== Available records
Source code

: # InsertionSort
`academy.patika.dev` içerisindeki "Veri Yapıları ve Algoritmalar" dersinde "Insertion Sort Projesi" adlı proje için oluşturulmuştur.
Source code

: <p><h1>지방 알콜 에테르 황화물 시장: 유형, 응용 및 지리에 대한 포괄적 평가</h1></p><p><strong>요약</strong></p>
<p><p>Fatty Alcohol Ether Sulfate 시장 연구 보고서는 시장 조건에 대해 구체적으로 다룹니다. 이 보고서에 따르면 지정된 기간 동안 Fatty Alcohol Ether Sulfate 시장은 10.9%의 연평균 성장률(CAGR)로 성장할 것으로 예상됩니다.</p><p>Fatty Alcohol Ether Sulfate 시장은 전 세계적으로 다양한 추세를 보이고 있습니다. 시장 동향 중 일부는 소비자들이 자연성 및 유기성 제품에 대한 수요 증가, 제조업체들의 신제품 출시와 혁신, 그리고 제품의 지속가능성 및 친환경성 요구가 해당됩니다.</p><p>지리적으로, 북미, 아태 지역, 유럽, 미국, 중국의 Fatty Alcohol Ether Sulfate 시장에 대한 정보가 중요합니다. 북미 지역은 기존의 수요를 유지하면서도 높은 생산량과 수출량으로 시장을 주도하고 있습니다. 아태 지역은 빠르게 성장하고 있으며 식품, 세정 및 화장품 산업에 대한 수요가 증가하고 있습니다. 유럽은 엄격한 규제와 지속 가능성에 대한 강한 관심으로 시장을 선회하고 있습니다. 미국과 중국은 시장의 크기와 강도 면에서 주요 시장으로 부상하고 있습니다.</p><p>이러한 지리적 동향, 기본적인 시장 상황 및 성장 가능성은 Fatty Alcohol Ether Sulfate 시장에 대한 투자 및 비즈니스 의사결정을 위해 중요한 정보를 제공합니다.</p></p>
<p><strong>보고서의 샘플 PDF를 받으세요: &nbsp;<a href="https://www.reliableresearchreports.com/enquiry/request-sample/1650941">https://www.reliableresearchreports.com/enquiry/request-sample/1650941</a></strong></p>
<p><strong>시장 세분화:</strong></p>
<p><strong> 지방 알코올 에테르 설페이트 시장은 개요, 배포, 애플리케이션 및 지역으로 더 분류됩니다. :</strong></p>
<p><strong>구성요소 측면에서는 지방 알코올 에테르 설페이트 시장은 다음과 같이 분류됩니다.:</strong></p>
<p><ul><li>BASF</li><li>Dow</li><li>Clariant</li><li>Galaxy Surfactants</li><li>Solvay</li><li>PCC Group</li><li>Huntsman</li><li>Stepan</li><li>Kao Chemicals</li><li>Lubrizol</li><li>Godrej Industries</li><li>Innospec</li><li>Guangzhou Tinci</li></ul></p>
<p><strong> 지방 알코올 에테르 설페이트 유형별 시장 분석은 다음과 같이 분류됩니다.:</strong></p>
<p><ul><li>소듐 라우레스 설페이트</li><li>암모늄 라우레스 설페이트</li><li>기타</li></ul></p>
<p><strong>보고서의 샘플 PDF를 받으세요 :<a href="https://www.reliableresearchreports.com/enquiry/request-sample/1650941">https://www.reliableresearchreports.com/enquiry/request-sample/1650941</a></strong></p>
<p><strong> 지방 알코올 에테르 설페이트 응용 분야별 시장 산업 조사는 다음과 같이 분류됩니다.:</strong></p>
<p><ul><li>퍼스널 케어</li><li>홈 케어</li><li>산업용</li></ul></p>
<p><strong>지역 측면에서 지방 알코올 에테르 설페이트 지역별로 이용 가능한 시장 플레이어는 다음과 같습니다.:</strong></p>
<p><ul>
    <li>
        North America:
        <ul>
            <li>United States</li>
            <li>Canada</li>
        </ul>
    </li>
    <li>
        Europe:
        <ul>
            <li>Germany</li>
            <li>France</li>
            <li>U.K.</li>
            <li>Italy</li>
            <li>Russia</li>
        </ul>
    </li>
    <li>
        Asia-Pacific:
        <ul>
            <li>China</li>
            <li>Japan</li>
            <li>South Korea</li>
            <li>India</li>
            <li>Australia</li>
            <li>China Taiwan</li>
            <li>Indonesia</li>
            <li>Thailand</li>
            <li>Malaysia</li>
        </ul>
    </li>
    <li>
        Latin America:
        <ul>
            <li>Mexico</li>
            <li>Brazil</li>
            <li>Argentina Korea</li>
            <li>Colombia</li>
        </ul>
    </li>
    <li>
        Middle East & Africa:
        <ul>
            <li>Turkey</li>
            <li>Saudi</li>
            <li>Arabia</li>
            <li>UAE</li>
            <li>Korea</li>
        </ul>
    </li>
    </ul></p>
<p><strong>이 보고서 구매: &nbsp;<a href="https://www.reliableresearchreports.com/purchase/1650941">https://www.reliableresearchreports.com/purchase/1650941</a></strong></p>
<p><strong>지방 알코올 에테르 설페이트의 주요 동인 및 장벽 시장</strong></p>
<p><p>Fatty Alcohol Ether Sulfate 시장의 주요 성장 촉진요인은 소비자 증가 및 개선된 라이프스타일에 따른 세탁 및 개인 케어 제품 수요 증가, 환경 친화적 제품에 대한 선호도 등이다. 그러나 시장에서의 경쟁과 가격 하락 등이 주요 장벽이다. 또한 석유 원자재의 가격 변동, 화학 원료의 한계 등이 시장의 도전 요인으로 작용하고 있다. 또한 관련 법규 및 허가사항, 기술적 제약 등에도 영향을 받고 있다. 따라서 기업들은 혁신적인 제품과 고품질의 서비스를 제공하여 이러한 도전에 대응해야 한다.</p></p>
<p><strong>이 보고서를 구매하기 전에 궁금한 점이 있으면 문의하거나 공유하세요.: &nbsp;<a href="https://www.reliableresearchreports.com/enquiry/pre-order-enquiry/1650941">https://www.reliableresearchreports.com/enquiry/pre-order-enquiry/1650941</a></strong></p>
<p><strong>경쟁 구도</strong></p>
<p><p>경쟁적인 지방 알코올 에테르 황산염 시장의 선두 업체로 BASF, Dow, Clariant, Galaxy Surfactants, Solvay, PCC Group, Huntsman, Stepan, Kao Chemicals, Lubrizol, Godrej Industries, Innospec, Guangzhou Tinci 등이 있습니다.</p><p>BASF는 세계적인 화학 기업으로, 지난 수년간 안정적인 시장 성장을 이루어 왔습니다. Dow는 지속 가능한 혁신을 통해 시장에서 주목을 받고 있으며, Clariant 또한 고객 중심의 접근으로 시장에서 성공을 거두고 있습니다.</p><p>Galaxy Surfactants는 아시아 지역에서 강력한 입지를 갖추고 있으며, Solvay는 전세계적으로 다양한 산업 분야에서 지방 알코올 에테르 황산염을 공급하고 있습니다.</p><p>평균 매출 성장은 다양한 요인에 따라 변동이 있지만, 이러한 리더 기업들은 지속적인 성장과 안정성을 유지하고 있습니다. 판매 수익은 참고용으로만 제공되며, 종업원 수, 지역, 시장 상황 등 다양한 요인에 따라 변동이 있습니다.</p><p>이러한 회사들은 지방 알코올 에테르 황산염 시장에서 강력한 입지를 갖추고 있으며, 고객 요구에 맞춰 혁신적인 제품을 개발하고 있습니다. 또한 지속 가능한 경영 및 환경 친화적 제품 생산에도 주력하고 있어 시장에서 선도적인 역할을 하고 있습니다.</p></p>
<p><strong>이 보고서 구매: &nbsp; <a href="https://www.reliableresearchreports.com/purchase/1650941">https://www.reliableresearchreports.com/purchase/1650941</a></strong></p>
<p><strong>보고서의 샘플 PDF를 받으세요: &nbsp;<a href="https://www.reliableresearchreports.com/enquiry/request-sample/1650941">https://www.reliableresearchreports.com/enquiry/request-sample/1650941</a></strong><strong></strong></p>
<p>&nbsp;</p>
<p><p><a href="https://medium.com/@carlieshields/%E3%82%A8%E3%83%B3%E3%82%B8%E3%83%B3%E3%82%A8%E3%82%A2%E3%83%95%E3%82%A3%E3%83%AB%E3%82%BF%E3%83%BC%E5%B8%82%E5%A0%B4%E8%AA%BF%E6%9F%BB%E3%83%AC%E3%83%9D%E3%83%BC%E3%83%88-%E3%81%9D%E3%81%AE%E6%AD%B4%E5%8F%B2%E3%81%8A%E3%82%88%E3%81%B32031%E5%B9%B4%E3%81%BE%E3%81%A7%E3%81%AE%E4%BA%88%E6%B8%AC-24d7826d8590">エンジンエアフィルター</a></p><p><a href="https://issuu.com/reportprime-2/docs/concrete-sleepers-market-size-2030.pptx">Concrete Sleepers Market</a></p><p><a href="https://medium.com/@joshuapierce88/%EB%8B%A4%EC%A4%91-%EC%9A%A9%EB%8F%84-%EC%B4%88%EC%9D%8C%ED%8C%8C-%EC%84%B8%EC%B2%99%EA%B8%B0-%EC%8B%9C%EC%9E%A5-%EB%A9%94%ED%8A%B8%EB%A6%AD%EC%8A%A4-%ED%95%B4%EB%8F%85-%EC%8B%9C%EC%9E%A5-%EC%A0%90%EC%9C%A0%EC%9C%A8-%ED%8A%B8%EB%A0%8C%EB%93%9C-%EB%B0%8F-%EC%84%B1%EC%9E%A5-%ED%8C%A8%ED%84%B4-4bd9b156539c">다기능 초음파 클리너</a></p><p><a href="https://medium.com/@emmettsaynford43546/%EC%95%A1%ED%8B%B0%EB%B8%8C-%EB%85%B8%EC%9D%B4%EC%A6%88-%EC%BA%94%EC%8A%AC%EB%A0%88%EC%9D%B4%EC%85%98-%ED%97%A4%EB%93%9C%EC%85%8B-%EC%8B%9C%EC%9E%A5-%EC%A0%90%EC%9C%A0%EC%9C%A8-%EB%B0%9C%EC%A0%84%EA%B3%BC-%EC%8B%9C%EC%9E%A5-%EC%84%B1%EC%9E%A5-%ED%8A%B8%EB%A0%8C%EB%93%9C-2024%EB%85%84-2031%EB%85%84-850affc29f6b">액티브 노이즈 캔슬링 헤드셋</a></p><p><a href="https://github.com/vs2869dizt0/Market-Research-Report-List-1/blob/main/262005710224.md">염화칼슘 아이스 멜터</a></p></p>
====
Goal of the exercise => Copy out the data word for word, starting at the line that contains "대한 포괄적 평가</h1></p><p><strong>요약</strong></p>" and ending after the line that contains "<p><p>Fatty Alcohol Ether Sulfate 시장 연구".

Exercise output =>
: <p><h1>지방 알콜 에테르 황화물 시장: 유형, 응용 및 지리에 대한 포괄적 평가</h1></p><p><strong>요약</strong></p>
<p><p>Fatty Alcohol Ether Sulfate 시장 연구 보고서는 시장 조건에 대해 구체적으로 다룹니다. 이 보고서에 따르면 지정된 기간 동안 Fatty Alcohol Ether Sulfate 시장은 10.9%의 연평균 성장률(CAGR)로 성장할 것으로 예상됩니다.</p><p>Fatty Alcohol Ether Sulfate 시장은 전 세계적으로 다양한 추세를 보이고 있습니다. 시장 동향 중 일부는 소비자들이 자연성 및 유기성 제품에 대한 수요 증가, 제조업체들의 신제품 출시와 혁신, 그리고 제품의 지속가능성 및 친환경성 요구가 해당됩니다.</p><p>지리적으로, 북미, 아태 지역, 유럽, 미국, 중국의 Fatty Alcohol Ether Sulfate 시장에 대한 정보가 중요합니다. 북미 지역은 기존의 수요를 유지하면서도 높은 생산량과 수출량으로 시장을 주도하고 있습니다. 아태 지역은 빠르게 성장하고 있으며 식품, 세정 및 화장품 산업에 대한 수요가 증가하고 있습니다. 유럽은 엄격한 규제와 지속 가능성에 대한 강한 관심으로 시장을 선회하고 있습니다. 미국과 중국은 시장의 크기와 강도 면에서 주요 시장으로 부상하고 있습니다.</p><p>이러한 지리적 동향, 기본적인 시장 상황 및 성장 가능성은 Fatty Alcohol Ether Sulfate 시장에 대한 투자 및 비즈니스 의사결정을 위해 중요한 정보를 제공합니다.</p></p>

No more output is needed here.